Work item: Copy out the rows below from the line with "FindEntryNotMatchingCase" up to and including the final line. Leave the pictures out.

(Dataset excerpts)
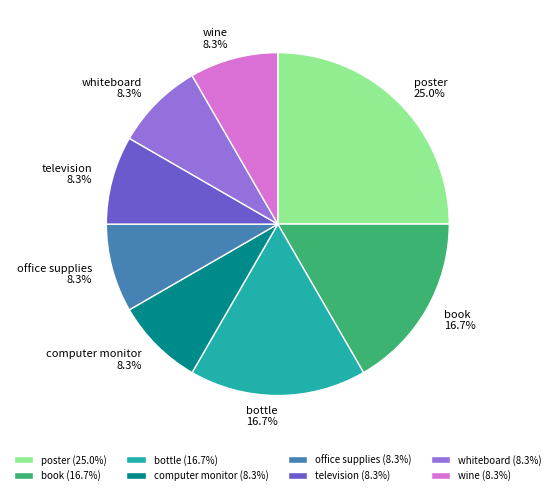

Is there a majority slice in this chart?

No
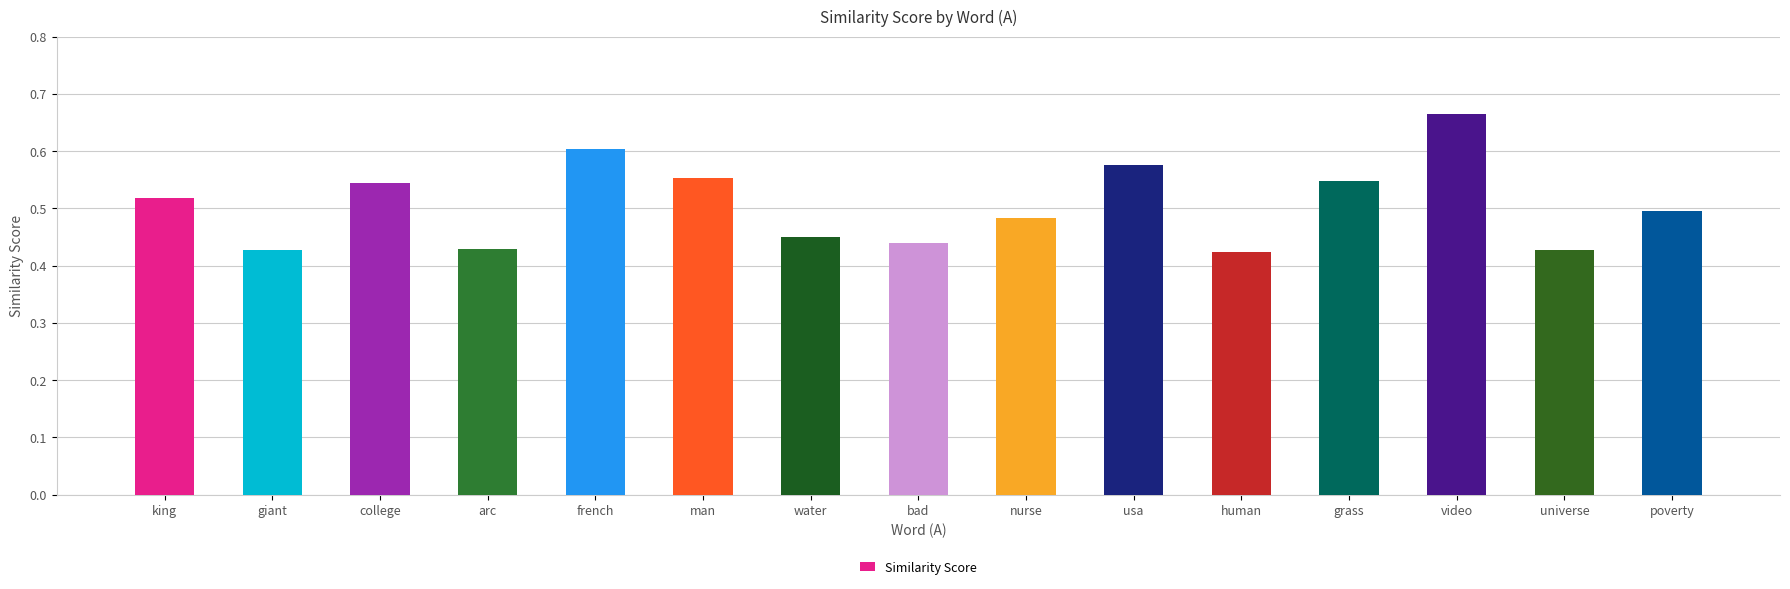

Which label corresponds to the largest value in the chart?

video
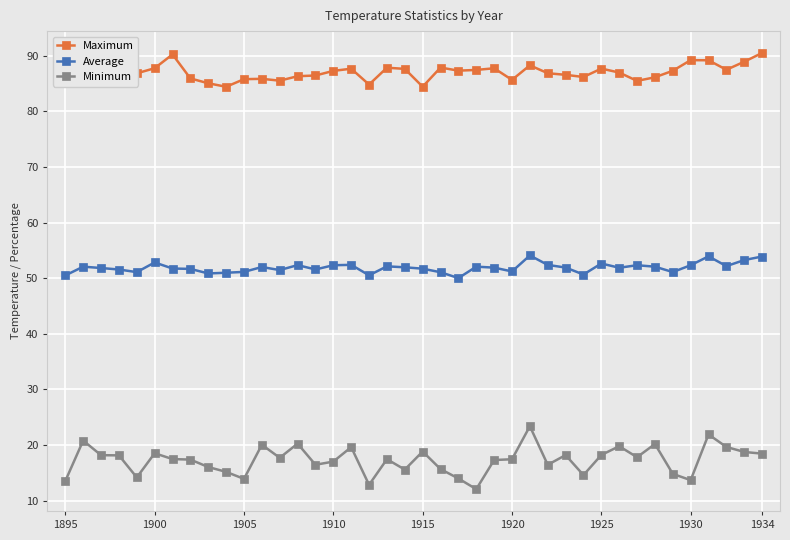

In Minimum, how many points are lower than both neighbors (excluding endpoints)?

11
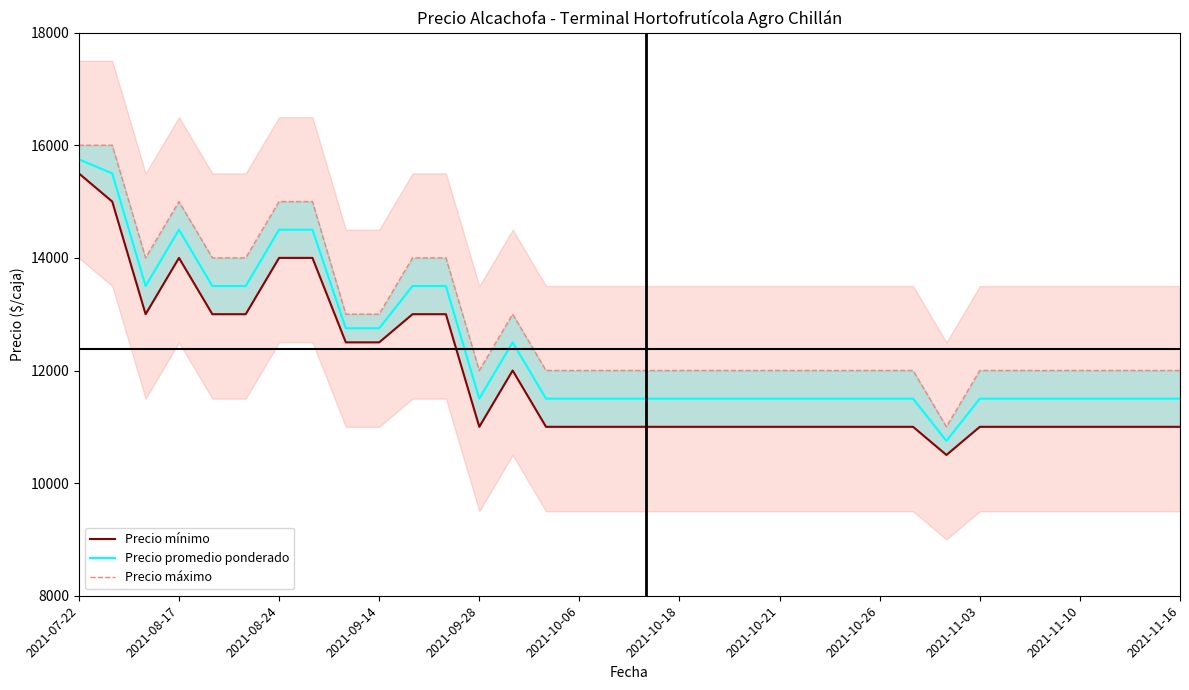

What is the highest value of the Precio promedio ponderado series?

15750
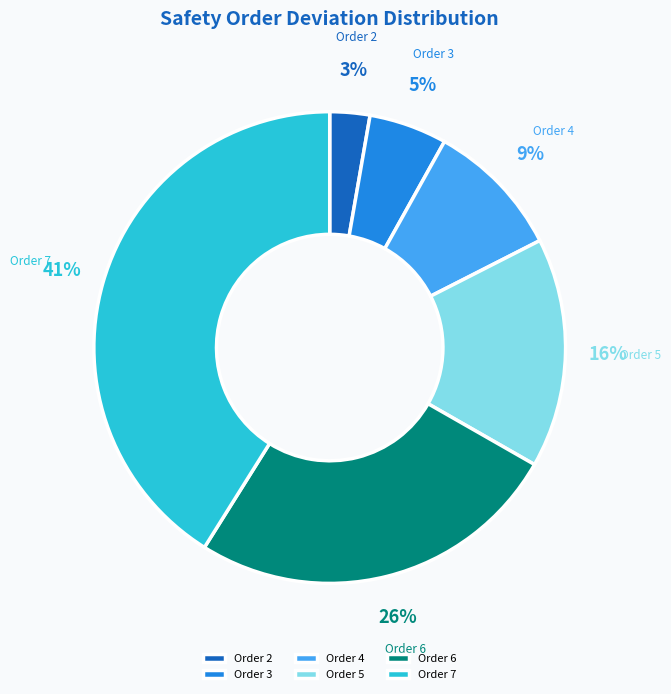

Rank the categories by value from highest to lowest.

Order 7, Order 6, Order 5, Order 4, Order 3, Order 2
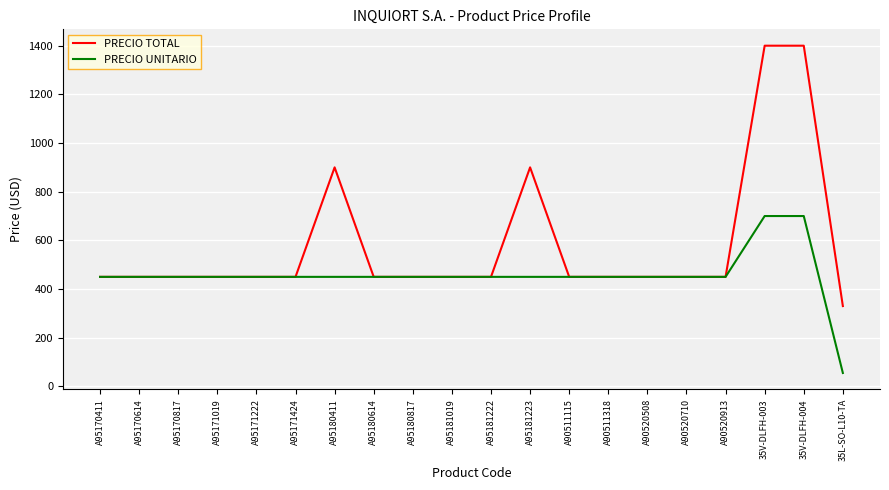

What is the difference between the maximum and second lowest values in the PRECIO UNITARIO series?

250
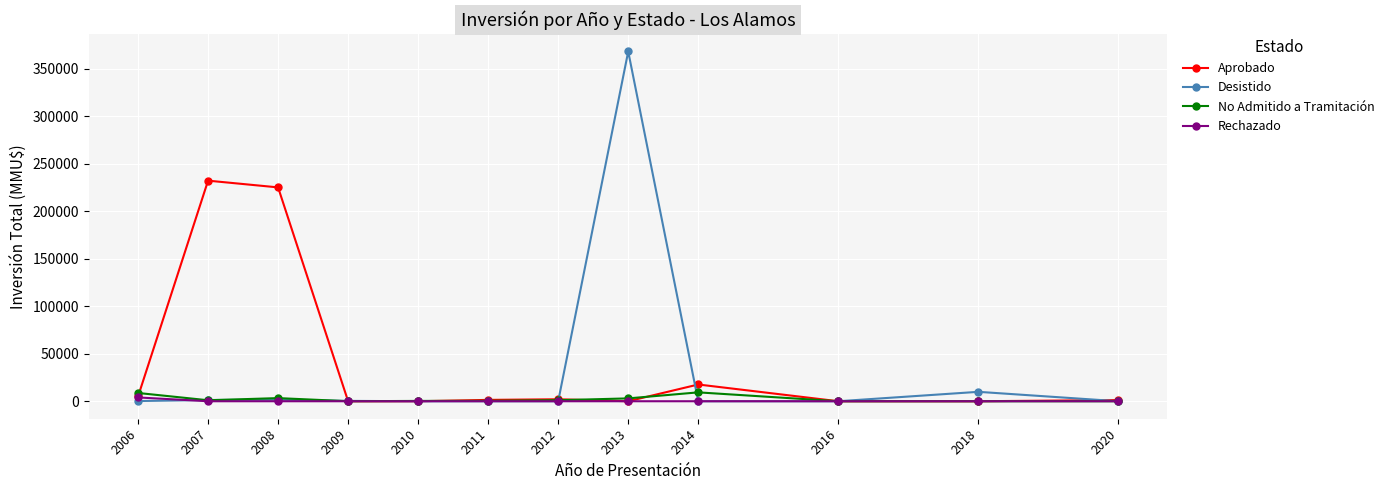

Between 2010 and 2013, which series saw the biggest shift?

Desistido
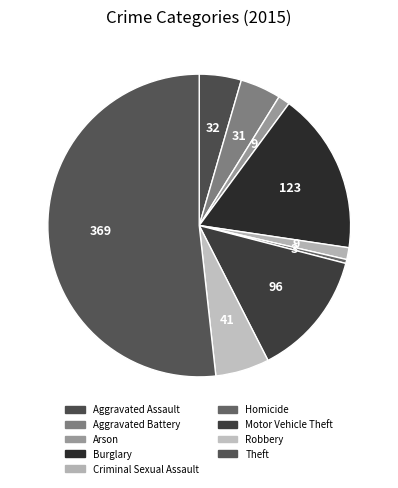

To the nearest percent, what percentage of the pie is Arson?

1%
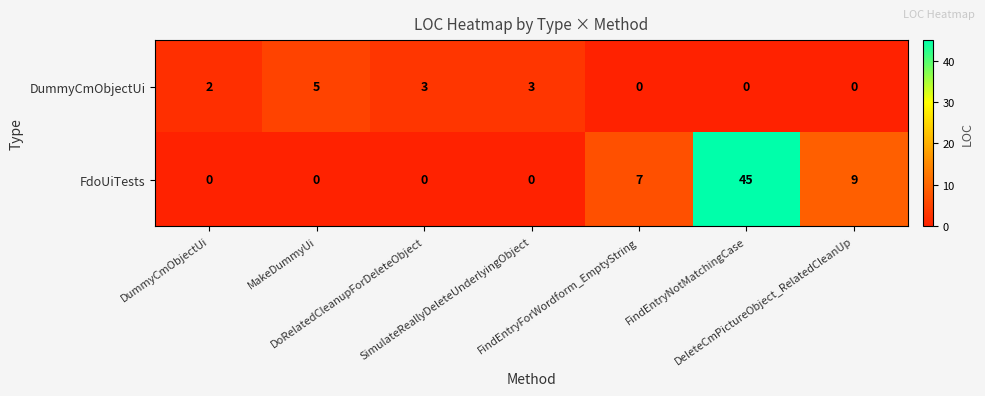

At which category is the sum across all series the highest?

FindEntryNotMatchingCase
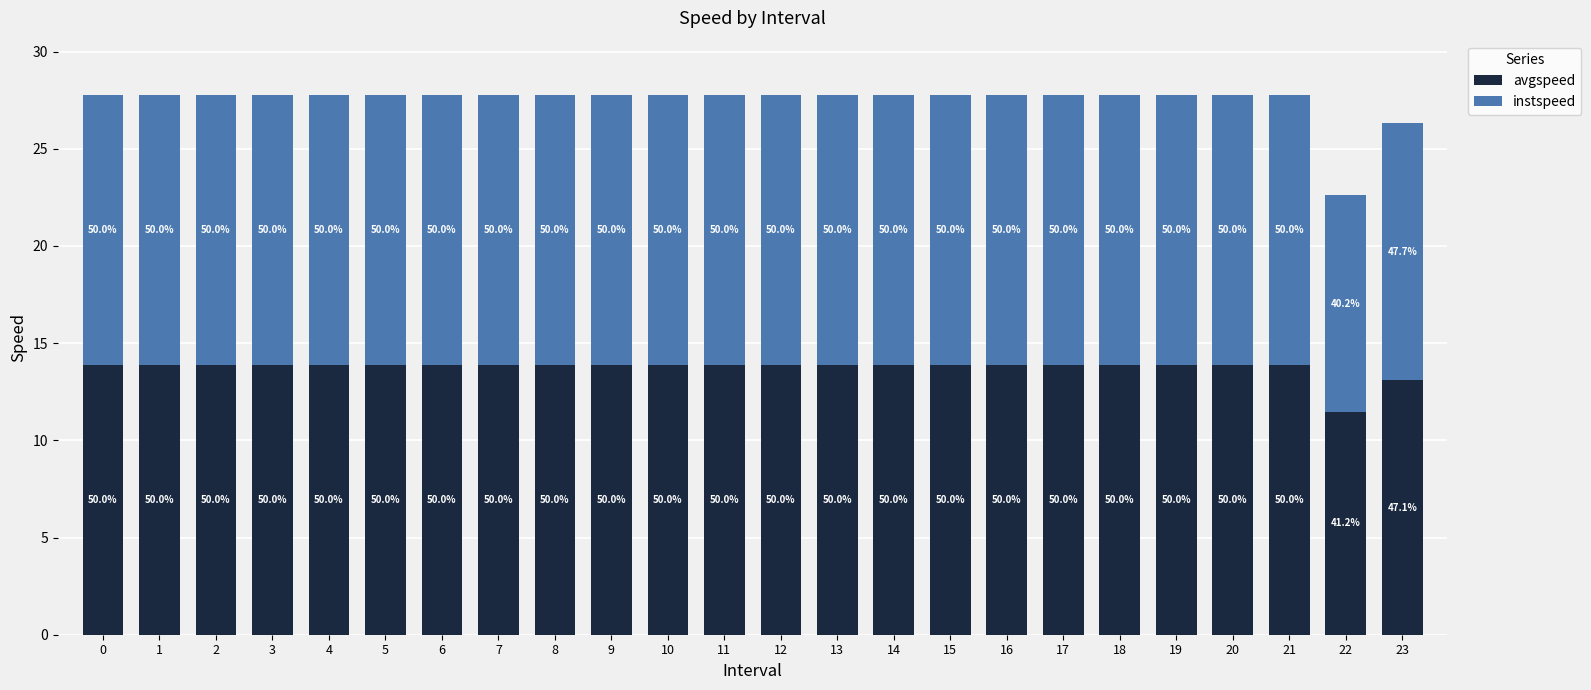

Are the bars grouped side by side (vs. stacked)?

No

Written answer:
FindEntryNotMatchingCase

Are the bars grouped side by side (vs. stacked)?

No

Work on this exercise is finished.